● What the exercise asks:
Leave out the pictures and output exactly the lines below from the one with "(513, 74) none" down to the one with "[51,373,92,382] 13-14. -> [78,469,95,483] 14.", both of them included.

Data provided below:

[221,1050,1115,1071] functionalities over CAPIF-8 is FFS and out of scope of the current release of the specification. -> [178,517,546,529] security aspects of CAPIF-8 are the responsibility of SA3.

End of Data provided.
Data provided below:

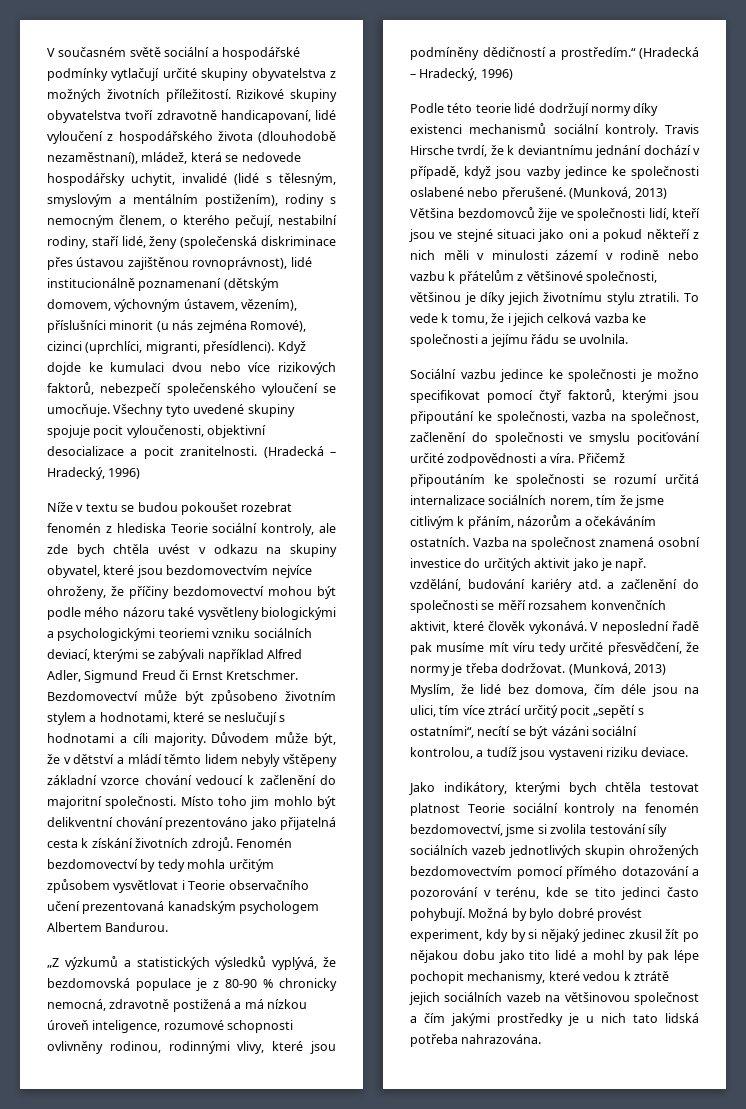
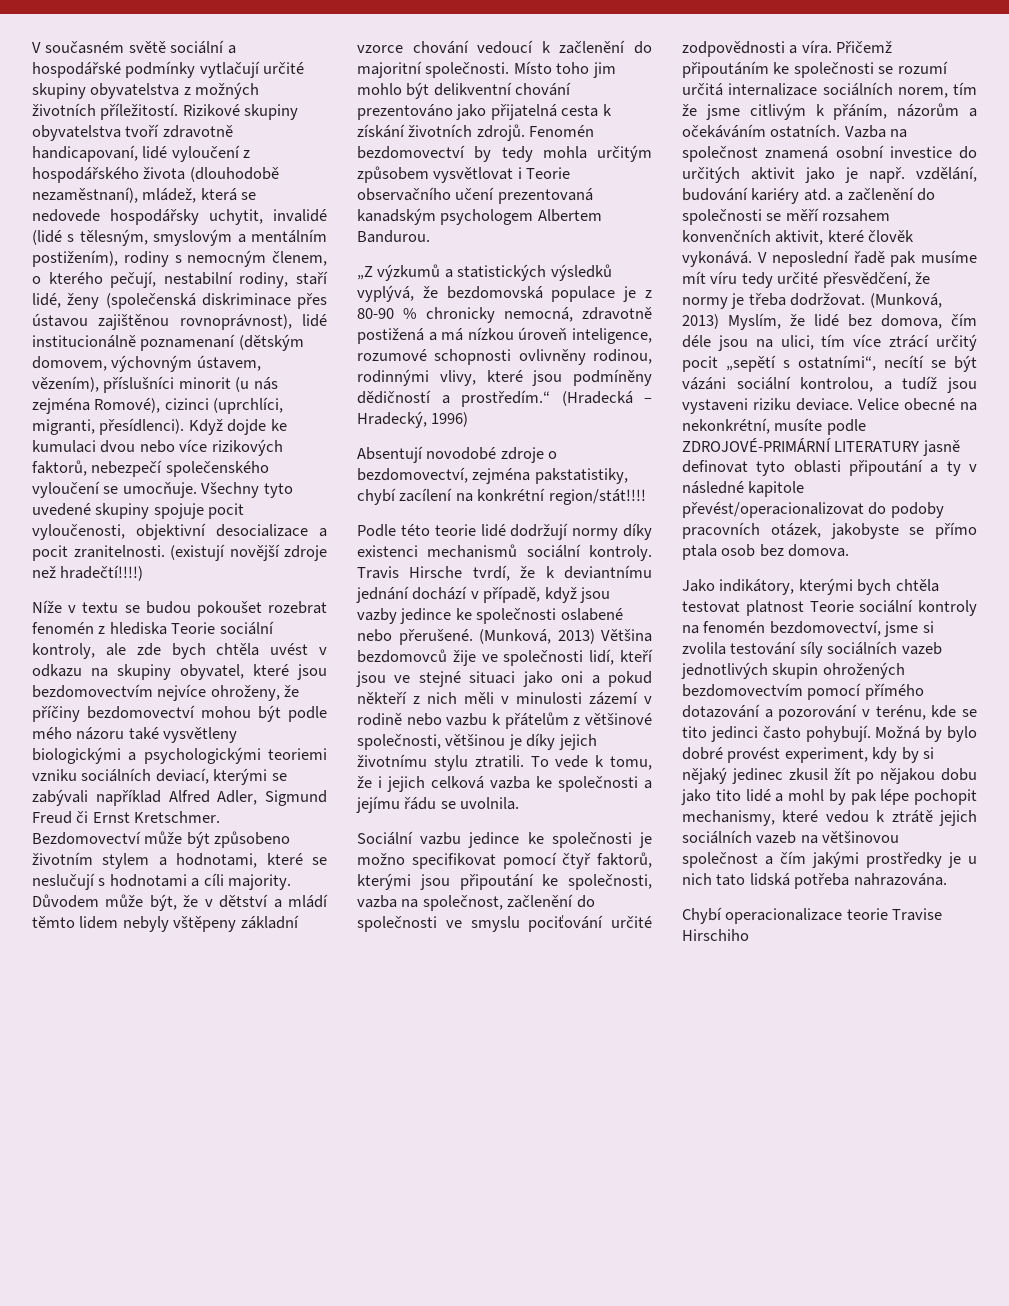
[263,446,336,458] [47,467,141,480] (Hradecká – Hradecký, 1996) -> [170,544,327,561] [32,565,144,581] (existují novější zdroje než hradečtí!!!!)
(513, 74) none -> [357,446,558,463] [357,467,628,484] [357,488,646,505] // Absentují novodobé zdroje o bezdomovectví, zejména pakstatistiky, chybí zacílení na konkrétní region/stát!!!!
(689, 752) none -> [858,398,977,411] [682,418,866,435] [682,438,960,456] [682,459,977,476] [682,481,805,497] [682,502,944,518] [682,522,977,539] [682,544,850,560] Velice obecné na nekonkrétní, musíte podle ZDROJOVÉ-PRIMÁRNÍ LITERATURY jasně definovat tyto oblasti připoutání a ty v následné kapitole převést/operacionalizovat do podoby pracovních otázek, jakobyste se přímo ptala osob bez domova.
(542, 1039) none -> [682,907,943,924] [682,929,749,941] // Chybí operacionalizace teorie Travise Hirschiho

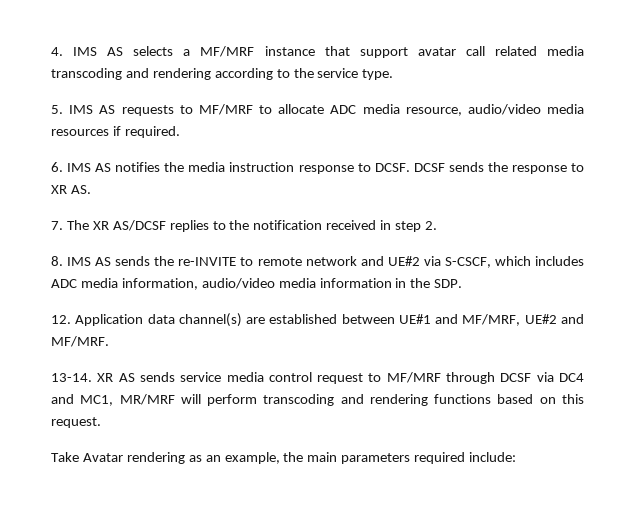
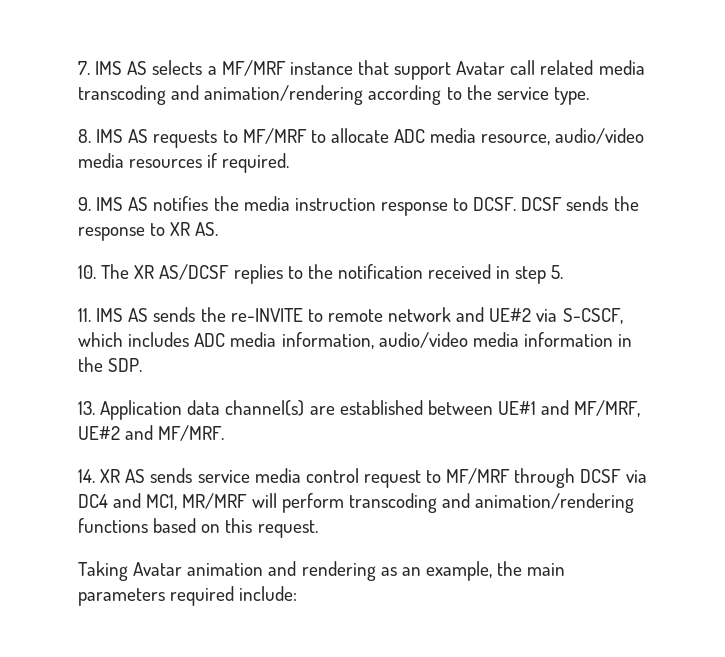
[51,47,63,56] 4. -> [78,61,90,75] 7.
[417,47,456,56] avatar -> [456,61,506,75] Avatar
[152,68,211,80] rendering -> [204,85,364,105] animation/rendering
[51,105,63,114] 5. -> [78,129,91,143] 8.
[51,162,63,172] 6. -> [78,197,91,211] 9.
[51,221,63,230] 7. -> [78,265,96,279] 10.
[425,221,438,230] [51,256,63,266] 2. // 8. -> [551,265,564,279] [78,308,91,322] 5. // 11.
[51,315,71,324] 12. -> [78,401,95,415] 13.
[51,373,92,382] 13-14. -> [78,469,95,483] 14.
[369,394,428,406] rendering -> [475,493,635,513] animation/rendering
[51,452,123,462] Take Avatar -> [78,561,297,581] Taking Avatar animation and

End of Data provided.
Data provided below:

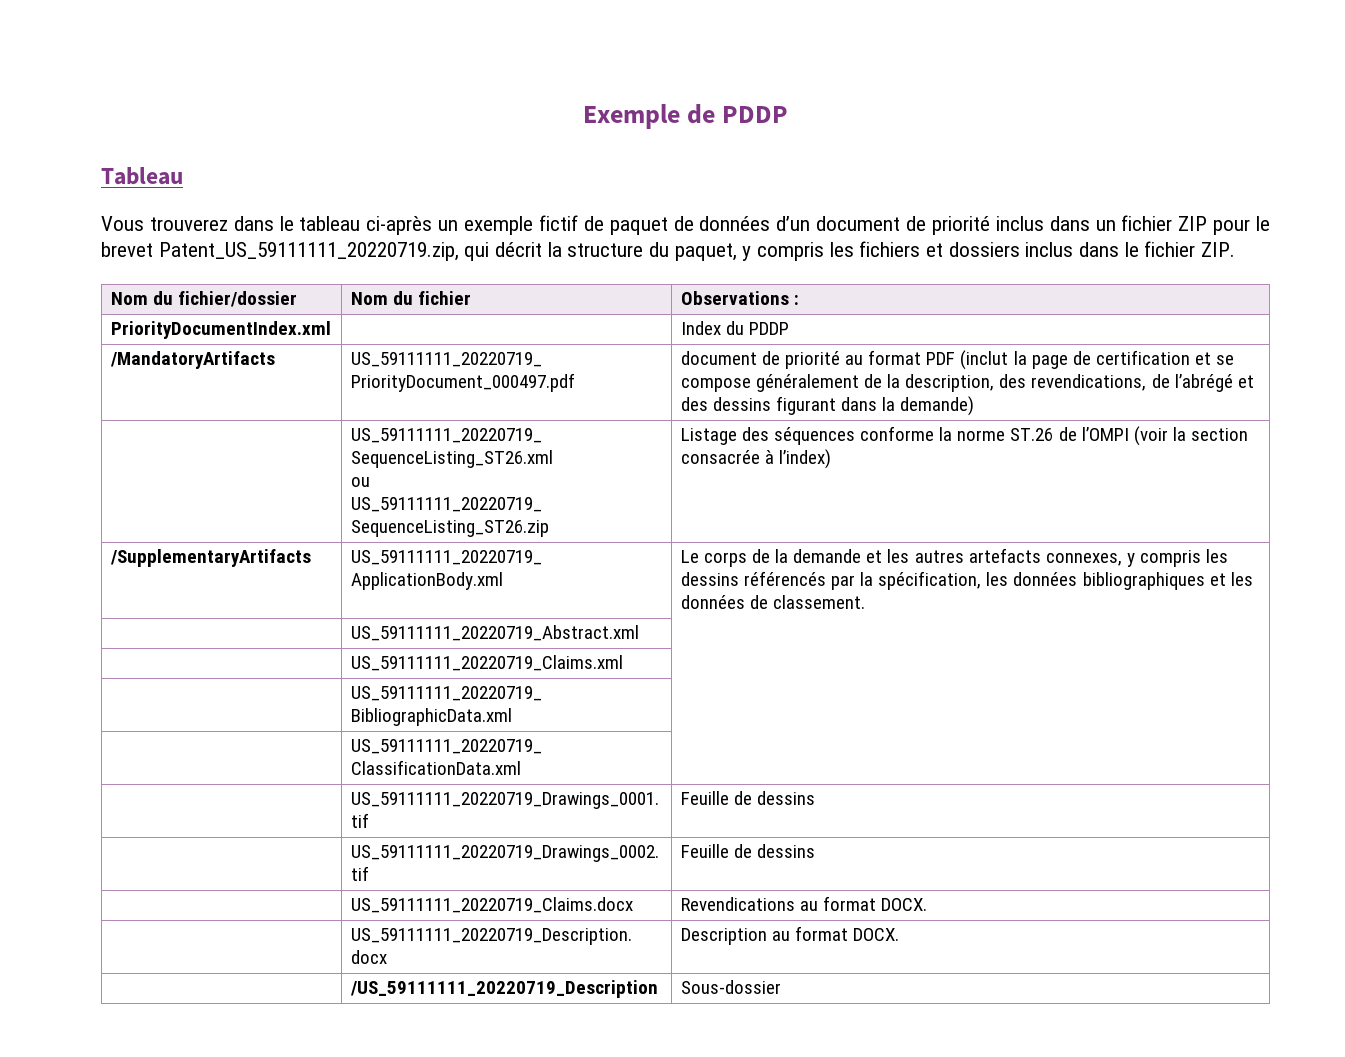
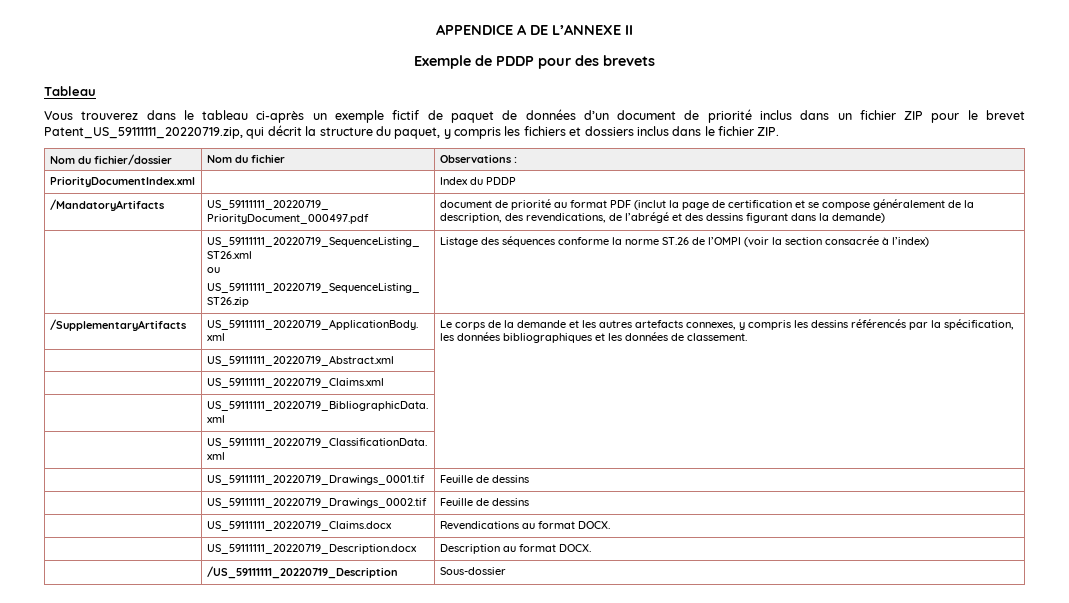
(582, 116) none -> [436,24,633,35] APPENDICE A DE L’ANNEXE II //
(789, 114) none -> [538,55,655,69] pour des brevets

End of Data provided.

● Response box:
(513, 74) none -> [357,446,558,463] [357,467,628,484] [357,488,646,505] // Absentují novodobé zdroje o bezdomovectví, zejména pakstatistiky, chybí zacílení na konkrétní region/stát!!!!
(689, 752) none -> [858,398,977,411] [682,418,866,435] [682,438,960,456] [682,459,977,476] [682,481,805,497] [682,502,944,518] [682,522,977,539] [682,544,850,560] Velice obecné na nekonkrétní, musíte podle ZDROJOVÉ-PRIMÁRNÍ LITERATURY jasně definovat tyto oblasti připoutání a ty v následné kapitole převést/operacionalizovat do podoby pracovních otázek, jakobyste se přímo ptala osob bez domova.
(542, 1039) none -> [682,907,943,924] [682,929,749,941] // Chybí operacionalizace teorie Travise Hirschiho

[51,47,63,56] 4. -> [78,61,90,75] 7.
[417,47,456,56] avatar -> [456,61,506,75] Avatar
[152,68,211,80] rendering -> [204,85,364,105] animation/rendering
[51,105,63,114] 5. -> [78,129,91,143] 8.
[51,162,63,172] 6. -> [78,197,91,211] 9.
[51,221,63,230] 7. -> [78,265,96,279] 10.
[425,221,438,230] [51,256,63,266] 2. // 8. -> [551,265,564,279] [78,308,91,322] 5. // 11.
[51,315,71,324] 12. -> [78,401,95,415] 13.
[51,373,92,382] 13-14. -> [78,469,95,483] 14.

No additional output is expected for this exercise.